Problem to work on:
The pictures in the data below are to be omitted; all else must be duplicated exactly.

Collected data:
↓

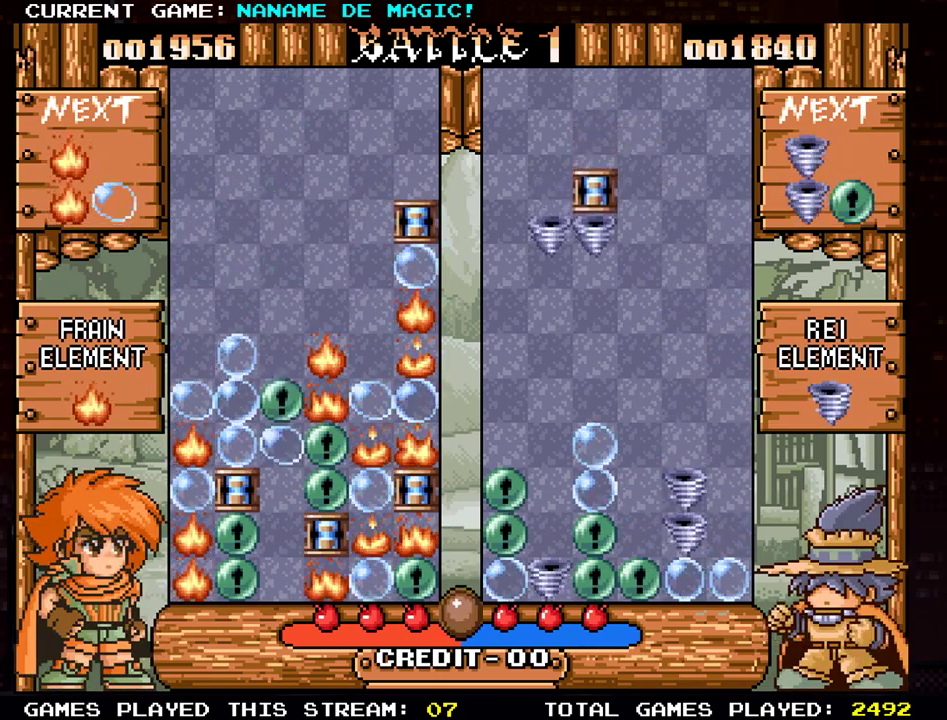
{"buttons": [], "left_stick": "center", "events": [[217, "left_stick", "center"]]}
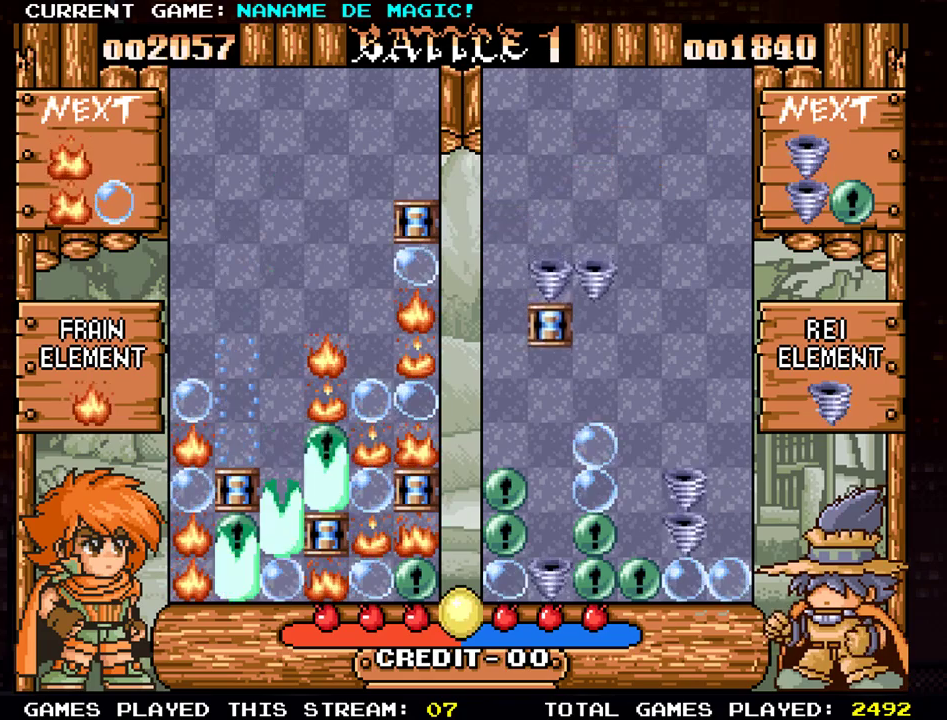
{"buttons": [], "left_stick": "center", "events": []}
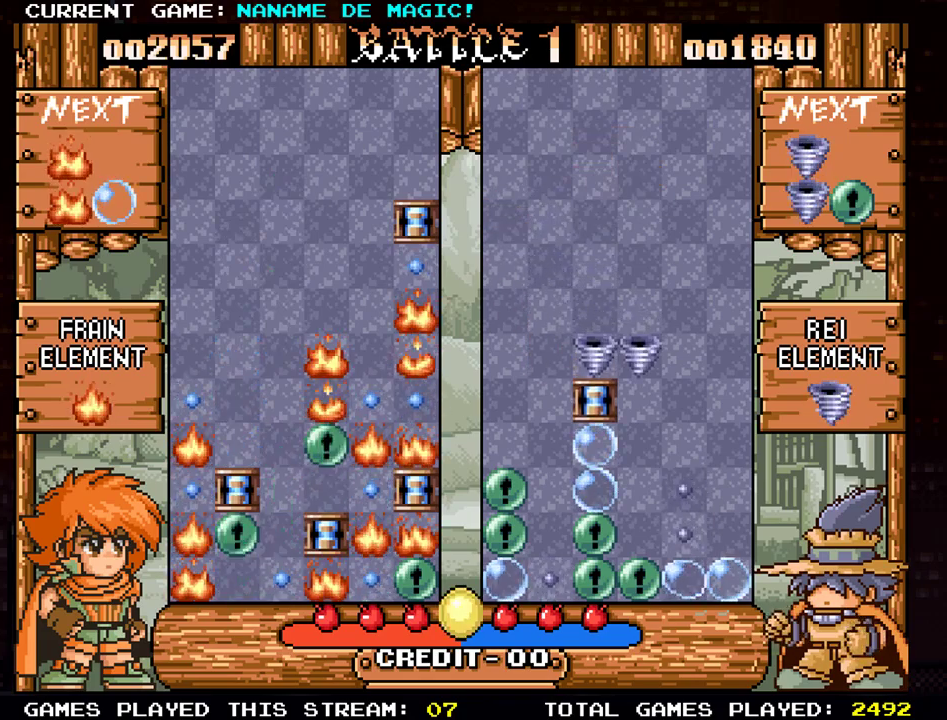
{"buttons": [], "left_stick": "center", "events": []}
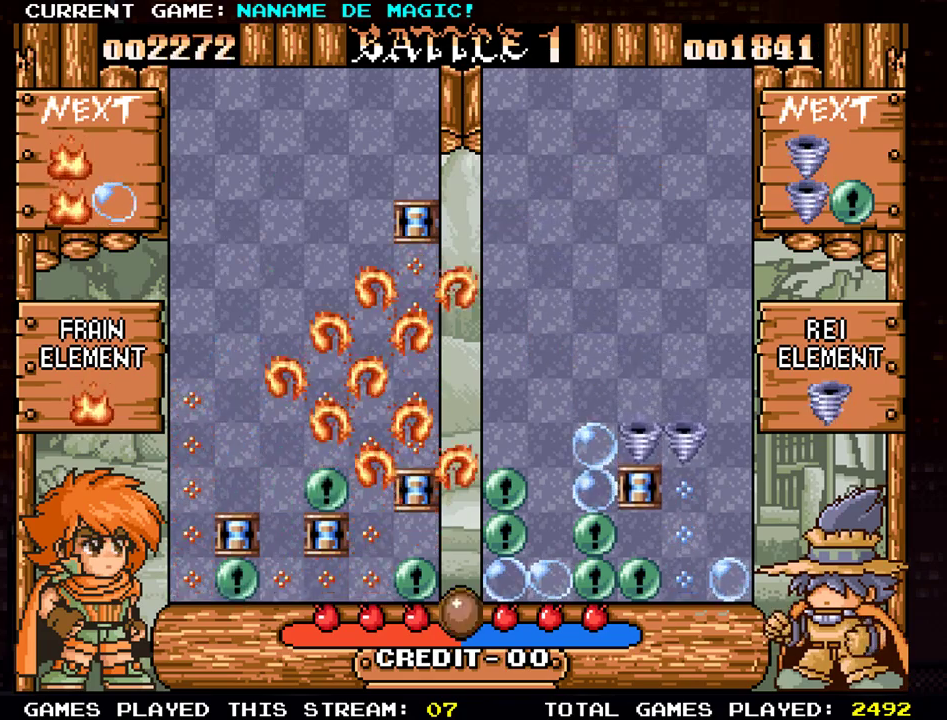
{"buttons": [], "left_stick": "center", "events": []}
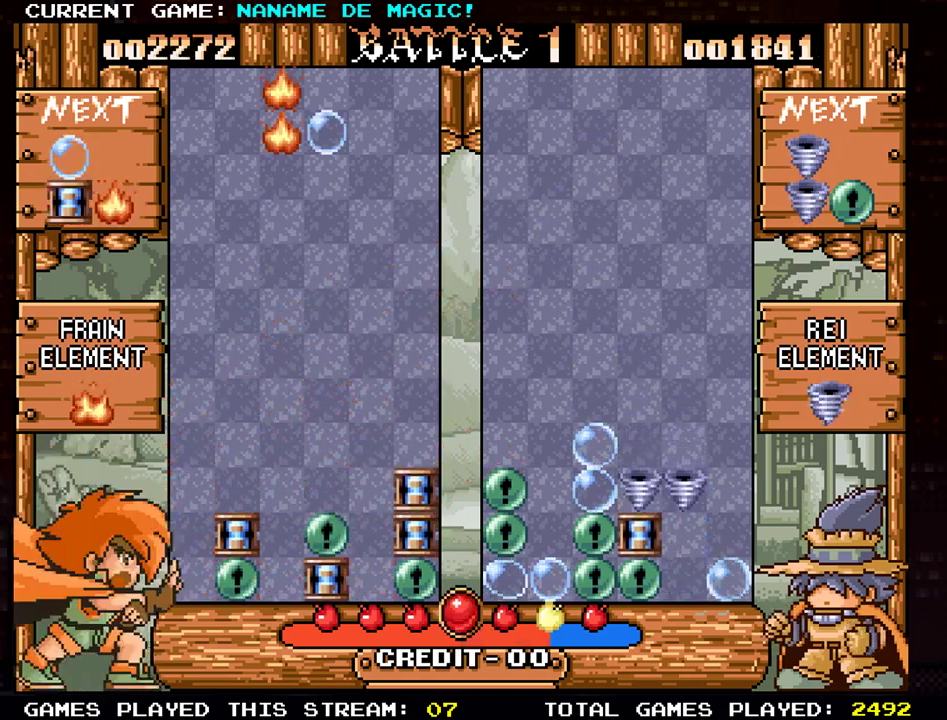
{"buttons": [], "left_stick": "center", "events": []}
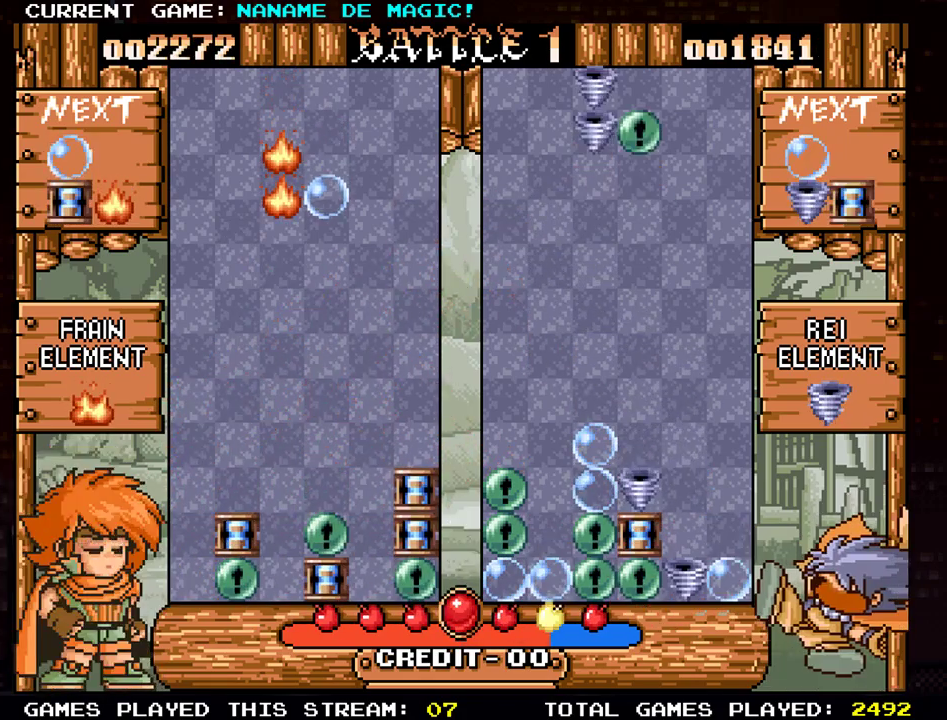
{"buttons": [], "left_stick": "center", "events": [[184, "left_stick", "right"], [334, "left_stick", "center"]]}
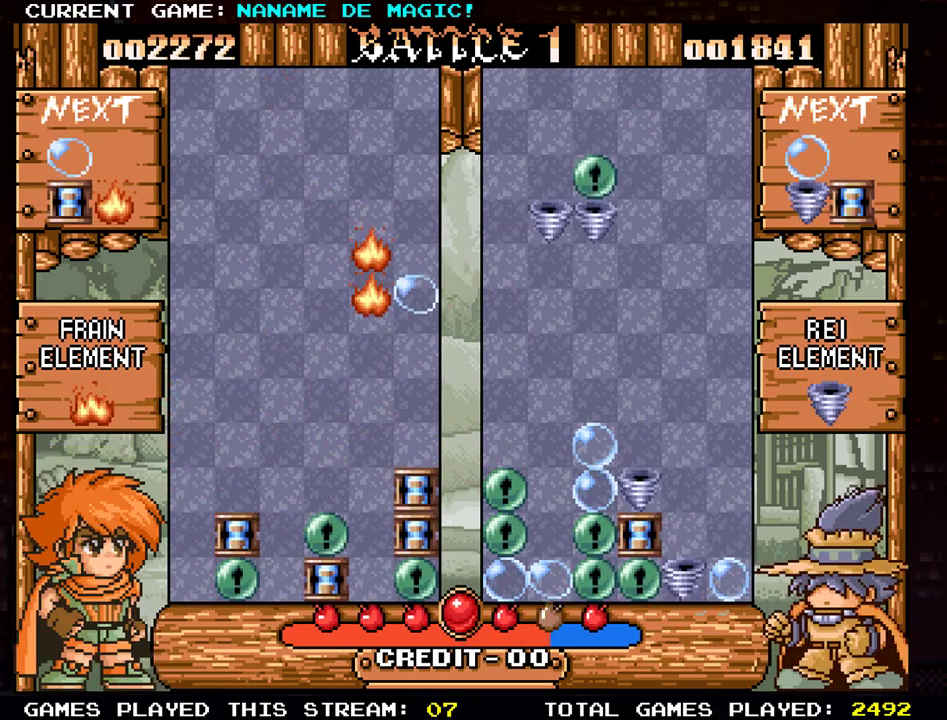
{"buttons": [], "left_stick": "down", "events": [[418, "left_stick", "down"]]}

↑

Output for this task:
{"buttons": [], "left_stick": "center", "events": [[217, "left_stick", "center"]]}
{"buttons": [], "left_stick": "center", "events": []}
{"buttons": [], "left_stick": "center", "events": []}
{"buttons": [], "left_stick": "center", "events": []}
{"buttons": [], "left_stick": "center", "events": []}
{"buttons": [], "left_stick": "center", "events": [[184, "left_stick", "right"], [334, "left_stick", "center"]]}
{"buttons": [], "left_stick": "down", "events": [[418, "left_stick", "down"]]}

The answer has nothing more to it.